SUPPLIED PASSAGE:
It was at this point that our other dearest neighbours called in distress. Their car had suddenly shed a spring and they needed to get to Newcastle urgently. So, off I drive with other dearest neighbours and minus soap and book and candle, and returned a couple of hours later to find the sawdust now distinctly wet, and the cat neighbour returned with the cat suitably vetted and now happy but freaked out, and all engaged in a lengthy and exuberant conversation about Patricia’s art work. Patricia’s pictures are really something special, far better than my own efforts, and a lot nicer than smelly fuel tanks. The tank experts then rang to say they would be really late, so this was turning into a rather special day.
My desk has been getting over-full with bills, dumb adverts, insurance renewals, and so on, so I tidied that mess till the tank experts arrived and got to work. It was just like emptying glo fuel but on a more massive scale. This tank contained more fuel than a Spitfire. The pipe was a good inch diameter, and the pump could have powered a hang-glider. Soon the old tank was emptied into two other equally old tanks where the splits were not at the bottom. I was told to await a phone call from their Boss with news of the arrival of a new wonder tank with electronic fuel recorder and a rather large bill which would have pride of place on my now uncluttered desk. This could be partially hidden under the car renewal, the house renewal, and the water rates. Partially uncluttered desk.

GIVEN TASK 1: Decide whether each statement below agrees with the account of the leaking fuel tank, answering yes or no and quoting the words from it that settle the point. (a) The neighbours had to reach Newcastle because their car had shed a spring. (b) The tank experts phoned to say they would arrive early. (c) The old tank was emptied into two new tanks.
GIVEN TASK 2: Turn the paragraph of the account of the leaking fuel tank that begins "My desk has been getting over-full" into a short list that keeps its main facts.
GIVEN TASK 3: Write out the part of the account of the leaking fuel tank starting at "It was at this" and ending at "rather special day.", putting "friends" in place of "neighbours".

GIVEN DATA:
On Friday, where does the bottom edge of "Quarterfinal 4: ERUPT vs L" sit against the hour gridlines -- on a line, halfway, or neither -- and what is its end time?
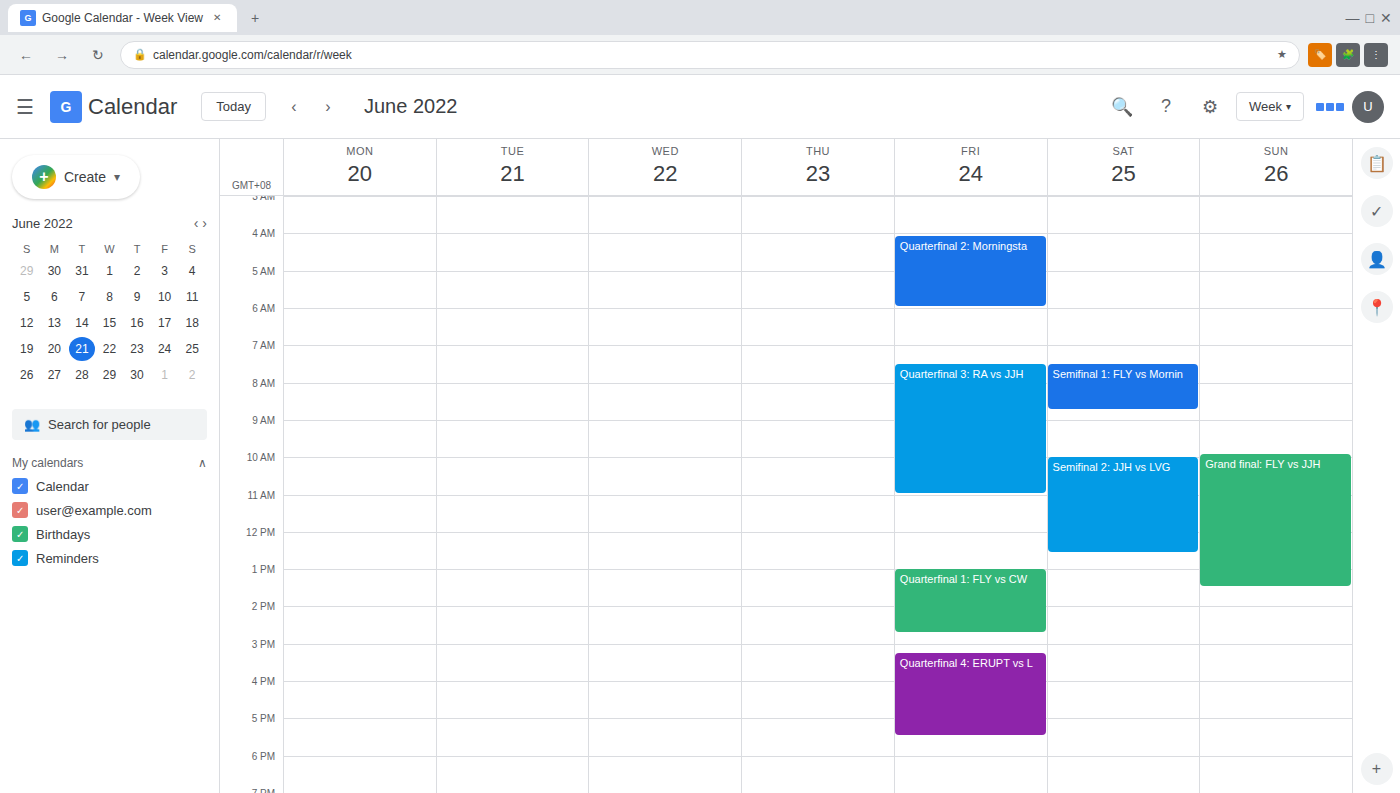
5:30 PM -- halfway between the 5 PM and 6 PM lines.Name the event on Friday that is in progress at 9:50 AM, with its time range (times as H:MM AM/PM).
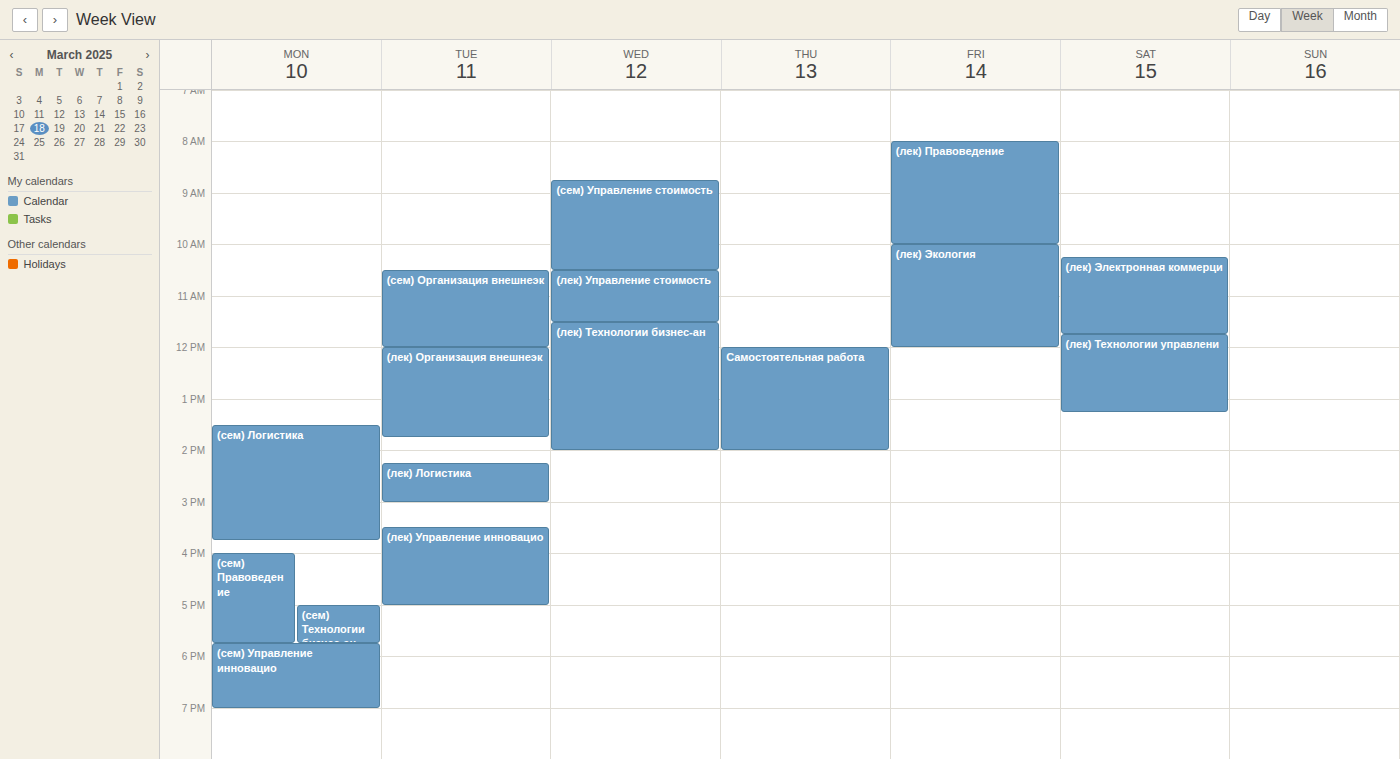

WRITTEN REPLY 1:
(a) Yes: "Their car had suddenly shed a spring and they needed to get to Newcastle urgently."
(b) No: "The tank experts then rang to say they would be really late"
(c) No: "Soon the old tank was emptied into two other equally old tanks where the splits were not at the bottom."

WRITTEN REPLY 2:
- The writer tidied a desk over-full with bills, adverts, and insurance renewals until the tank experts arrived.
- Emptying the tank was like emptying glo fuel on a much bigger scale. The tank held more fuel than a Spitfire, the pipe was about an inch across, and the pump was powerful.
- The old tank was emptied into two other equally old tanks whose splits were not at the bottom.
- The writer is to wait for a call from the experts' Boss about a new tank with an electronic fuel recorder and a large bill.
- The bill could be partly hidden under the car renewal, the house renewal, and the water rates, so the desk is only partially uncluttered.

WRITTEN REPLY 3:
It was at this point that our other dearest friends called in distress. Their car had suddenly shed a spring and they needed to get to Newcastle urgently. So, off I drive with other dearest friends and minus soap and book and candle, and returned a couple of hours later to find the sawdust now distinctly wet, and the cat neighbour returned with the cat suitably vetted and now happy but freaked out, and all engaged in a lengthy and exuberant conversation about Patricia’s art work. Patricia’s pictures are really something special, far better than my own efforts, and a lot nicer than smelly fuel tanks. The tank experts then rang to say they would be really late, so this was turning into a rather special day.